I gave the opening talk at our CS faculty retreat at TU Wien in February. The framework: five levels that trace the path from autocomplete to autonomous agents. (Slides)
A good starting point is the METR time-horizon graph, which tracks the duration of human tasks that AI agents can reliably automate. A few years ago, agents could handle maybe 10-minute tasks. Today the frontier is crossing the 1-hour mark. The curve is steep and shows no sign of flattening.
Level 1: Single-Shot LLM
One input, one output. “The cat sits on the ___” goes in, “mat” comes out. This is the basic building block, tracing back to the 2017 paper “Attention Is All You Need” that introduced the Transformer.

Simple, but everything that follows is built on this.
Level 2: Workflows
Multiple single-shot calls stitched together in a fixed sequence. Two examples: summarizing the Harry Potter series (each chapter gets a summary, then each book, then the whole series) and Retrieval-Augmented Generation (RAG), where a vector database lookup feeds context into the LLM.

ChatGPT itself is a workflow: the chat history is appended to the context window and fed back as a new single-shot call.
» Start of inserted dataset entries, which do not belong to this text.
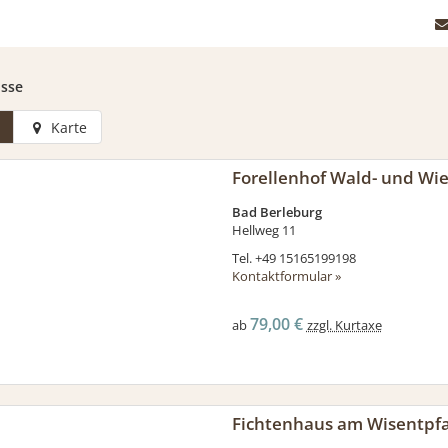
isse
Karte
Forellenhof Wald- und Wi
Bad Berleburg
Hellweg 11
Tel.
+49 15165199198
Kontaktformular »
79,00 €
ab
zzgl. Kurtaxe
Fichtenhaus am Wisentpf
Workflows became widespread around 2022.
Level 3: Agentic Workflows
This is the big jump. The difference from Level 2 is that the model itself decides when and whether to call a tool. A weather lookup, a calculation, running a test suite. The LLM interacts with its environment, and that is what makes it an agent.

GitHub Copilot (Level 2) completes code as you type. A coding agent (Level 3) writes the code, runs the test, reads the error, fixes the code, and iterates.
This also opens the neurosymbolic world: a neural LLM calling symbolic tools like solvers, proof assistants, or computer algebra systems.
Tool calling was introduced around 2023 with GPT-4. But the early ecosystem was fragmented. With N agent architectures and M tools, you needed N times M integrations. Then in late 2024, Anthropic introduced the Model Context Protocol (MCP), often called “the USB port for tool calling.” It standardized the interface, and thousands of MCP servers have been built since.

On the MCP front, our group has built several servers: MCP-Solver for SAT/CP/SMT solving, DBLP-MCP for literature research, Consult-7 for synthesizing feedback from multiple frontier models, iPython-MCP as a virtual Python coding environment, plus Sage-MCP for computer algebra and Lean-MCP for theorem proving in Lean 4. Each exposes symbolic tools to the LLM, and the agent decides autonomously when and how to use them.
Level 4: Context Engineering
As agents run and call tools, every result fills up the context window. Eventually it is full. Context engineering is the discipline of working within this limit.

Two techniques stand out. Sub-agents let the main agent spawn workers for subtasks. All the intermediate context stays encapsulated inside the sub-agent; only the final result comes back. Skills work differently: instead of loading all instructions at the start, the agent starts with a short index and pulls in detailed instructions only when needed. Both keep the context clean.
Level 5: Persistent Memory
A single session generates a lot of context, but once it ends, that context is gone. The next session starts from zero. Persistent memory changes this. The agent learns across sessions, carrying knowledge forward.

Agents can even generate their own skills. The next time they run, they can use what they wrote before. This is where things get close to a self-improvement loop.
Anthropic has stated that Claude Code now generates all of its own code. And a complete C compiler (100,000 lines of C) was reportedly built by a team of 16 Claude agents in two weeks.
Three Scaling Dimensions
Three things are advancing simultaneously: model capability (doubling roughly every four months according to METR), architecture (MCP, sub-agents, neurosymbolic integration), and self-improvement (agents generating their own skills and code).
The implication: software is becoming cheap. When model capability, architectural reach, and self-improvement all compound, the resulting trajectory is steep.